Non stiamo scoprendo nulla di nuovo, questi metodi di prevenzione erano noti già ai nostri trisavoli.
Il lockdown di marzo non è stato altro che un remake di altre esperienze simili nella storia umana.
La domanda ora è: data la ripresa dei contagi e la tremenda esperienza accumulata, come ci stiamo muovendo in Italia?
Di certo non in maniera così diversa rispetto al resto d’Europa. Anzi per i numeri sì alti, ma non al livello di molti altri paesi – ci siamo permessi delle misure relativamente più leggere.
La parola tabù resta “lockdown”. Se fino a un paio di mesi fa, quando la bestia sembrava mansueta, vedevamo lontana la possibilità di un ritorno alla chiusura totale, adesso la minaccia si sta facendo incombente.
Il nuovo dpcm ragiona su tre livelli: le regioni vengono suddivise in gialle, arancioni e rosse in base alla gravità sanitaria. I confini regionali sono chiusi e all’interno delle singole circoscrizioni territoriali si possono stabilire lockdown locali laddove la situazione lo richieda.
Alcuni Presidenti regionali, come De Luca che fino a due settimane fa paventava il lockdown regionale, ora chiedono misure estese sul territorio nazionale; ma giustamente gli altri Presidenti delle regioni meno colpite come Zaia in Veneto ritengono controproducente un provvedimento simile. E infatti, il Governo si è mosso in un’ottica differenziale.
Tutt’altro che una scelta scellerata: abbiamo constatato, tra scioperi e manifestazioni varie, che l’Italia non riuscirebbe a reggere economicamente e psicologicamente un altro stallo totale. Ci si sta muovendo in ogni modo per evitare questa estrema soluzione.
La via di mezzo a cui si sta ricorrendo maggiormente è il coprifuoco. Se in un primo momento, questo era previsto solo in Lombardia e in Campania a partire dalle ore 23 fino alle 5 di mattina, Conte con il nuovo decreto ha esteso il provvedimento a tutto lo stivale, anticipando di un’ora.

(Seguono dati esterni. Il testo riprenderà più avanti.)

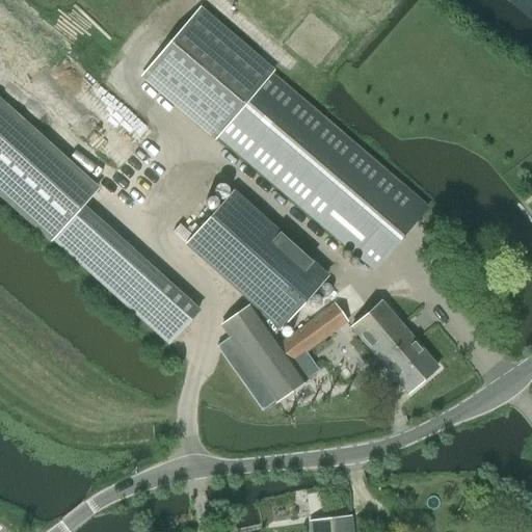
[(531,0),(507,0),(531,21),(531,0)]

Non vi azzardate a mettere piede fuori di casa dalle 22 in poi, salvo per motivi di lavoro, salute e necessità.
Vi siete mai chiesti da dove nasca l’usanza del coprifuoco?
Non si tratta di un caso di falsa etimologia: tale abitudine deriverebbe il nome dal fatto che, nel Medioevo, gli abitanti delle città coprivano fuochi, lumi e lanterne dopo una certa ora, allo scopo di evitare enormi e devastanti incendi. Sembra addirittura che Londra sia stata rasa al suolo dalle fiamme nel 1666.

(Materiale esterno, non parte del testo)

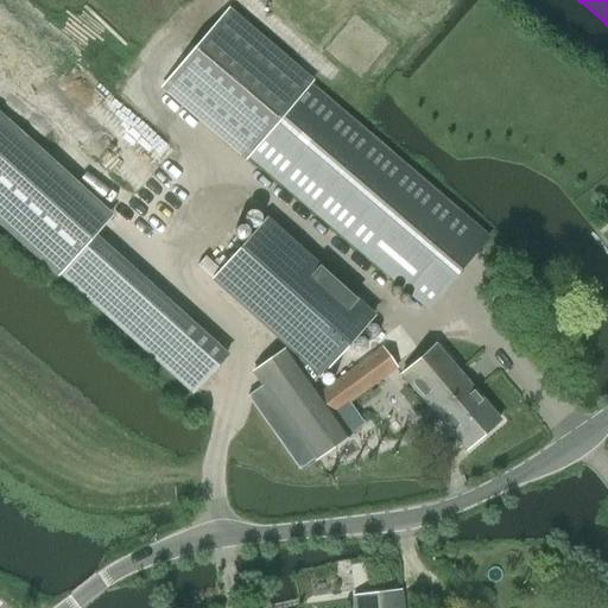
[(244,154),(424,306),(485,235),(305,83),(306,82),(223,11),(160,84),(216,133),(244,156),(244,154)]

E quindi, data la scarsa se non azzerata visibilità (ricordiamo che non esisteva ancora l’elettricità) la circolazione di uomini e donne era ridotta al minimo in quegli orari.
Ed ecco che oggi una pratica antica di centinaia di anni ritorna utile in tempi moderni.
Perché il coprifuoco?
L’intenzione è quella di limitare gli spostamenti e gli assembramenti notturni non essenziali.
Considerando l’andazzo chissà come andrà a finire: se le lancette del coprifuoco saranno spostate in avanti o se si rivelerà inefficace. Fatto sta che soprattutto in alcune zone non è la soluzione risolutiva.
Gli effetti li potremo valutare solo tra qualche settimana.
La nostra disamina storica del coprifuoco non è finita.
In Italia un blackout orario di questo genere era stato imposto nel 1943. Dopo la caduta del fascismo e durante i 45 giorni sotto la guida di Badoglio furono regolate le uscite e la libera deambulazione della popolazione.
La prima ordinanza prevedeva uno stop dalle 22.30 alle 5, poi leggermente ammorbidito visto il buon comportamento degli italiani.
Allora come oggi, non mancarono le occasioni di rivolta ai pubblici ufficiali incaricati di far rispettare la legge. Se nella nostra epoca le pene previste per tali infrazioni sono fondamentalmente di natura economica, inutile dire che ai tempi la punizione era ben più sanguinosa.
Per noi il coprifuoco è una delibera estrema per scongiurare il naufragio del quadro sanitario, ma nel corso della storia molti regimi e dittature se ne sono serviti per diminuire il numero di ribelli e sovversivi nelle strade. Affianco ai comandi di divieto di associazione e riunione, spesso si è fatto ricorso proprio al coprifuoco.
Pensiamo all’uso che ne fece Pinochet in Cile a più riprese tra 1973 e 1990.
E fu neanche l’ultimo caso di applicazione di una simile disciplina in quella zona del mondo: l’anno scorso, durante degli scontri causati dai prezzi per i trasporti pubblici, l’esercito cileno aveva proclamato un coprifuoco durissimo tra le 21 e le 7 del mattino, con controlli e violenze inaudite per le strade della capitale.
Forse è proprio per i ricorsi non sempre positivi a questa pratica che siamo portati a vederla di cattivo occhio.
Aggrappandoci alle ultime speranze, ci auguriamo che queste misure, ora come ora male minore, possano scongiurare un altro insopportabile lockdown e la perdita di altre preziose vite umane.